Return all the lines below in which the string "such" appears.

(Items from a dataset)
*** Block opens ***

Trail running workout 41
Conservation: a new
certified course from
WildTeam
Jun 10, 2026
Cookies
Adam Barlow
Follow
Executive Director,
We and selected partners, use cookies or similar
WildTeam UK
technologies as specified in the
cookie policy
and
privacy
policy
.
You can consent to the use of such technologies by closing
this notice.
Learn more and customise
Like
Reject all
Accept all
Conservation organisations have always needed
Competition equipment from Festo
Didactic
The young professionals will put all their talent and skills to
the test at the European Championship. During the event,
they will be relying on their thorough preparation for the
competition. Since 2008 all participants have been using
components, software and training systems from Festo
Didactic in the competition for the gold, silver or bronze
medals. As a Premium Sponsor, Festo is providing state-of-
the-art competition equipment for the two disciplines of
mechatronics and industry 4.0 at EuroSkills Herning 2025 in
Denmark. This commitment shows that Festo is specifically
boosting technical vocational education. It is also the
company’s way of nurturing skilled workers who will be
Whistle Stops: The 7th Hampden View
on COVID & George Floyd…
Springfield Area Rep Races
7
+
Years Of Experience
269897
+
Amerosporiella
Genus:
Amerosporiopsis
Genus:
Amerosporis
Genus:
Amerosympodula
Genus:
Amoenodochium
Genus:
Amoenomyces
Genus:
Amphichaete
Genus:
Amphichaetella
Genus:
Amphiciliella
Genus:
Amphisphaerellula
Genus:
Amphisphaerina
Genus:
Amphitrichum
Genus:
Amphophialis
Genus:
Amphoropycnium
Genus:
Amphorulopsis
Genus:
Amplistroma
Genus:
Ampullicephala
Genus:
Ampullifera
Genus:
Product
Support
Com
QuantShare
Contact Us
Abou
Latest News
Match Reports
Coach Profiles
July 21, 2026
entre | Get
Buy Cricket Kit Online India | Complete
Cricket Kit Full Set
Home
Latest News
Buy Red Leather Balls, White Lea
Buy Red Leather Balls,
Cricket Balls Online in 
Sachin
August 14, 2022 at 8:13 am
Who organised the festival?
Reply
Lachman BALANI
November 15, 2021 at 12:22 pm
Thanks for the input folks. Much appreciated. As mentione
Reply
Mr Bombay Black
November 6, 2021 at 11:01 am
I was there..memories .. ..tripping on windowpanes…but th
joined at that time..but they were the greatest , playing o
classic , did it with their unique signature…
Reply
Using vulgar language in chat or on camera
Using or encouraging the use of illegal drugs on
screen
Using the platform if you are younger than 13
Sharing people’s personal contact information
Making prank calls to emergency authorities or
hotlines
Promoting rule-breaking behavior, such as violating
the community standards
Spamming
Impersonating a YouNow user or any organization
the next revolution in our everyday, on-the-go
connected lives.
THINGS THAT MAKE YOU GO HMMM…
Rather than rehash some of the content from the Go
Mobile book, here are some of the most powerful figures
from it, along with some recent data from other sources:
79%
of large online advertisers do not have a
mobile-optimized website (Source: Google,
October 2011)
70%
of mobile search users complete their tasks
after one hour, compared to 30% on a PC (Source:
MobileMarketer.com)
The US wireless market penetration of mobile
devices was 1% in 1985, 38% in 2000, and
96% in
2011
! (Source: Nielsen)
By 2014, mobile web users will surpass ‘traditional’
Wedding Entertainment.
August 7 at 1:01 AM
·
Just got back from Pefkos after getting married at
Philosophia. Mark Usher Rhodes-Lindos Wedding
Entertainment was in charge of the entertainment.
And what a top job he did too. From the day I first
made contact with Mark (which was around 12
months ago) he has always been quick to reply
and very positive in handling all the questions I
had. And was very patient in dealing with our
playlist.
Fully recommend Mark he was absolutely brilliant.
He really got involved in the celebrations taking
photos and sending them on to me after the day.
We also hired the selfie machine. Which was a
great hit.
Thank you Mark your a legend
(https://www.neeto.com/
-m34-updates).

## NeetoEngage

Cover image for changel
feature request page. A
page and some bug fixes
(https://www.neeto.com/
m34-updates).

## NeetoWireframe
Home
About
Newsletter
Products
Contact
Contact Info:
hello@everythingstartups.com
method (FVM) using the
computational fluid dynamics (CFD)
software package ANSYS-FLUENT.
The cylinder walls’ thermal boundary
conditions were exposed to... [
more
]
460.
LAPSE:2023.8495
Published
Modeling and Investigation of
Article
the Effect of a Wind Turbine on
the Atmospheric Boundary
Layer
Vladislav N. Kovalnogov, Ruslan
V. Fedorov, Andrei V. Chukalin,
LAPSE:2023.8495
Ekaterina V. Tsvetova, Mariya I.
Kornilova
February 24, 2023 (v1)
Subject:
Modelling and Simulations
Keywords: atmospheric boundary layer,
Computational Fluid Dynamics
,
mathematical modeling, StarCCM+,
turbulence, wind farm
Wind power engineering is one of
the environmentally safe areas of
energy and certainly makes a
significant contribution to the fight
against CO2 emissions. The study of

*** Block closes ***

[Exercise result]:
You can consent to the use of such technologies by closing
Promoting rule-breaking behavior, such as violating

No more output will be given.